SEATTLE - Seattle Police Chief Kathleen O'Toole, who helped reform the department after federal officials found officers were too quick to use force against minorities, will step down at the end of the year, the mayor said Monday.
O'Toole took over as chief in 2014 as the city was struggling to carry out an agreement with the Department of Justice designed to curb how often officers use force.
The agreement followed questionable actions against minorities, including an officer's fatal shooting of an American Indian woodcarver in 2010.
The reforms were strongly resisted by the department's brass at the time.
However, a monitoring team found the changes eventually led to a drop in how often officers use serious force, with no rise in crime or officer injuries.
During a 28-month span from 2014 to 2016, incidents in which Seattle officers used force that caused or could be expected to cause injury fell at least 60 percent from a similar period in 2009 to 2011.
New Seattle Mayor Jenny Durkan said Deputy Chief Carmen Best will serve as interim chief beginning Jan. 1.
Former Mayor Ed Murray hired O'Toole, a former Boston police commissioner. She was the first woman to run Seattle's department.
The court-appointed monitoring team overseeing new training and policies as part of the reforms has repeatedly praised O'Toole's leadership on the issue. In a report filed in court last April, the team said she had been working tirelessly to ensure the reforms take root.

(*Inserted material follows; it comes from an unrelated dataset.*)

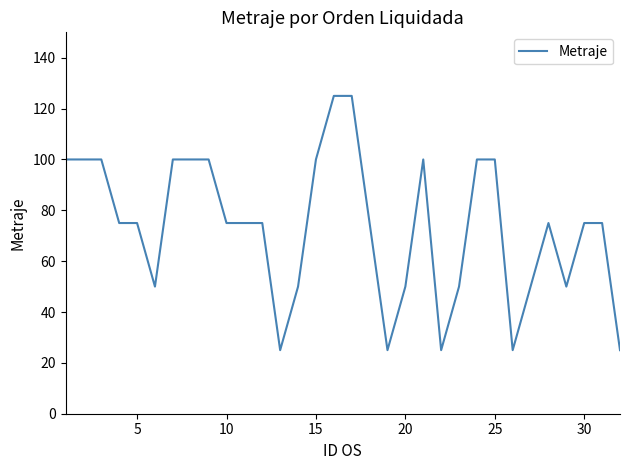

How many series are shown in this chart?

1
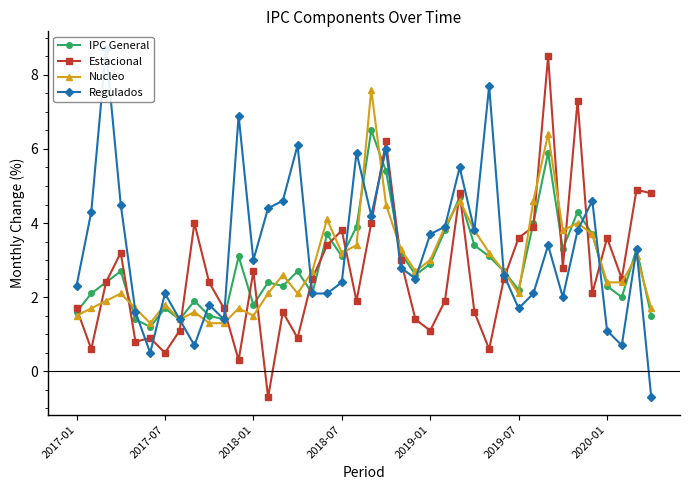

What position from the right is 13?

27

"Her constant promotion of the new use of force policies as good for the men and women of the police department and the Seattle community has done much to cultivate buy-in and ongoing application by the rank and file," the report said.
O'Toole, 63, joined the Boston police as a patrol officer in 1979 and worked her way through the ranks. She served as Boston's police commissioner from 2004 to 2006 before completing a six-year term as chief of an oversight body responsible for reforms in the Irish national police force.
Questions over her future in Seattle arose during the mayoral campaign this year after it was announced that she had been named to lead a new agency called the Commission on the Future of Policing in Ireland, an unpaid position.
She was also part of a team seeking a multimillion-dollar contract to oversee police reforms in Baltimore. That prompted mayoral candidate Mike McGinn to publicly doubt her commitment to Seattle; O'Toole called that political theater.
"Oh God, that's ridiculous," she told The Seattle Times. "I have worked 24/7 for the past three years. I sleep with my phone next to my pillow every night."
Seattle Police Officers Guild President Rich O'Neill thanked O'Toole.
"Chief O'Toole guided the department through the very difficult task of completing all of the assessments required under the Department of Justice Settlement Agreement," O'Neill wrote. "This was done in record time and that is a testament to her persistence and her ability to put people in the right positions."